In 2013, a 15-metre wide asteroid hit Chelyabinsk, in Russia, injuring around 2,000 people. It was the first time in recent history that an asteroid of any significant size had made it through the Earth’s atmosphere to cause devastation on the ground.

Space rocks hit our planet all the time but only the larger ones are problematic; to pose a global threat, an asteroid needs to be more than 400 metres wide, according to Nasa, but these only strike Earth once every 1,000 centuries.

Nestled in our solar system, the Earth is protected by giant planets, which pull dangerous objects away from us. The last serious Earth impact occurred in 1908, when, again a meteor hit Russia, triggering an earthquake that measured a five on the Richter scale. The crash site was so remote that only one man died. Had it hit just 4 hours and 47 minutes later, it would have taken out St Petersburg, which had a population of just over one million.

It is now widely accepted that 66 million years ago, during the Cretacean period, dinosaurs roamed the Earth until an asteroid or comet approximately 10 kilometres wide hit the Yucatan Peninsula in Mexico, an area now known as the Chicxulub crater. The power of the impact was equivalent to more than a billion Hiroshima bombs and set off a chemical reaction that boiled the Earth, wiping out all life except plants.

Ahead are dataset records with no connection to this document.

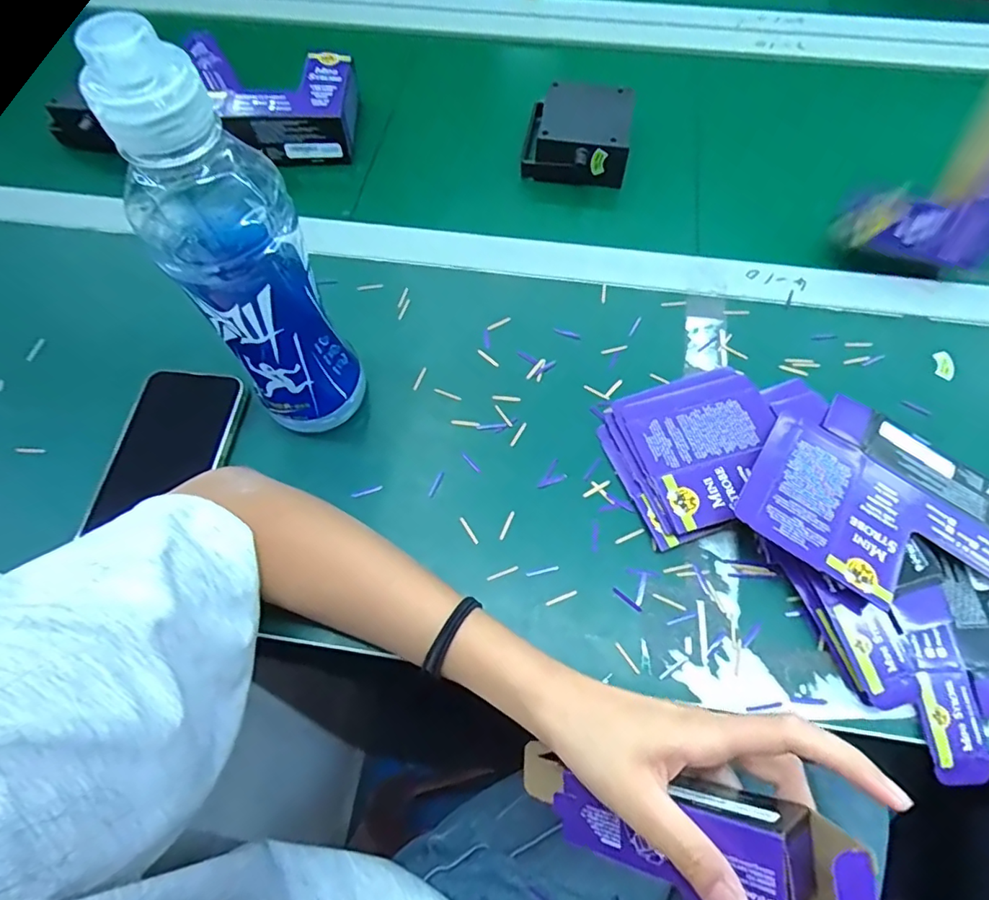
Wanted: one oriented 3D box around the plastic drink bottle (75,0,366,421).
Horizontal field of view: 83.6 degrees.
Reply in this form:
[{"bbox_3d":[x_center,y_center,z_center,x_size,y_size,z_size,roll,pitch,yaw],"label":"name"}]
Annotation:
[{"bbox_3d":[-0.128,-0.090,0.290,0.066,0.241,0.061,-30,69,-14],"label":"plastic drink bottle"}]

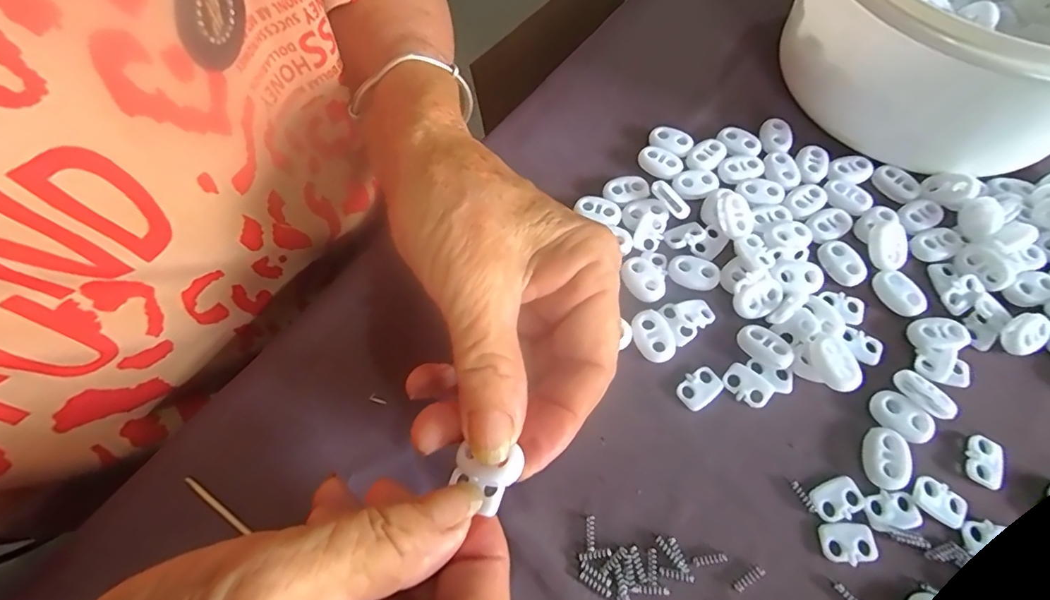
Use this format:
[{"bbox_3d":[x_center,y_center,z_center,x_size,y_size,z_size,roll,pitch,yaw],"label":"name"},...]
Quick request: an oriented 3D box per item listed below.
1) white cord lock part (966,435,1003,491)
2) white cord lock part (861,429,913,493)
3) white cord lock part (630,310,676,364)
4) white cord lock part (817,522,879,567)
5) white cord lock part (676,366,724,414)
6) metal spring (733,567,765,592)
[{"bbox_3d":[0.172,0.060,0.184,0.011,0.004,0.018,20,65,10],"label":"white cord lock part"},{"bbox_3d":[0.135,0.059,0.184,0.015,0.005,0.022,8,64,4],"label":"white cord lock part"},{"bbox_3d":[0.053,0.016,0.207,0.015,0.008,0.021,-24,66,-12],"label":"white cord lock part"},{"bbox_3d":[0.114,0.085,0.173,0.018,0.004,0.013,-3,64,-2],"label":"white cord lock part"},{"bbox_3d":[0.070,0.035,0.199,0.018,0.004,0.013,-36,69,-16],"label":"white cord lock part"},{"bbox_3d":[0.077,0.096,0.169,0.012,0.004,0.004,-31,66,-13],"label":"metal spring"}]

Scientists at Nasa and Lockheed Martin are now trying to work out a way to prevent this kind of cataclysmic event. Nasa-funded projects have been working to catalogue 90 per cent of so-called “near-Earth objects” since 1998, but a mission is set to launch in September 2016 that will change man’s relationship with asteroids.

“If a big enough object were to encounter the Earth, that would be a really bad day,” says Jolly. “We need to work out how to approach these near-Earth objects and what we can do to change the orbits of these things.”

OSIRIS-REx is a manned mission to the asteroid Bennu, one of the most potentially hazardous asteroids; it has a relatively high probability of slamming into the Earth in the late 22nd century. Nasa is presently monitoring more than 1,400 asteroids that could potentially cause significant damage.

“OSIRIS-REx will go to a near-Earth object, take a sample and bring it home,” says Jolly. “We’re not blowing anything up but this is the beginning. We are learning how to impact the path of an asteroid.”

But preserving the planet involves more than asteroid defence. “One of the biggest mysteries is what happened to water on Mars,” says Fouse, “We built MAVEN for Nasa to orbit Mars and dip in and take samples to understand what happened to the atmosphere. That data may help us to better understand our own complex environment. Is this what’s in store for our own planet far into the future?”

Hypersonic

What is hypersonic travel?

It is loosely defined as “Mach 5”, or five times faster than the speed of sound, which would be 6,200 kilometres per hour at sea level 

Why is it difficult to achieve?

In hypersonic travel, temperatures get so hot that the air molecules become unstable and start losing electrons. The air begins to change chemically and becomes an electrically-charged field 

How close are we?

So far, most hypersonic test flights have been unmanned and experimental, and have lasted for no more than a couple of minutes 

But?

The X-15, operated by the United States Air Force and Nasa secured the official world record for the highest speed ever reached by a manned, powered aircraft in June 2015. Its maximum speed was 7,274 kilometres per hour or Mach 6.72 

When was the first recorded hypersonic flight?

The V-2 rocket, first used in the Second World War by Nazi Germany, reached a maximum velocity of 8,288 kilometres per hour — more than five times the speed of sound 

What’s faster than hypersonic?

Hypersonic is an open-ended term. However, “warp speed”, as suggested by the “Star Trek” series, would be faster. Warp 9.6 is 1,909 times the speed of light.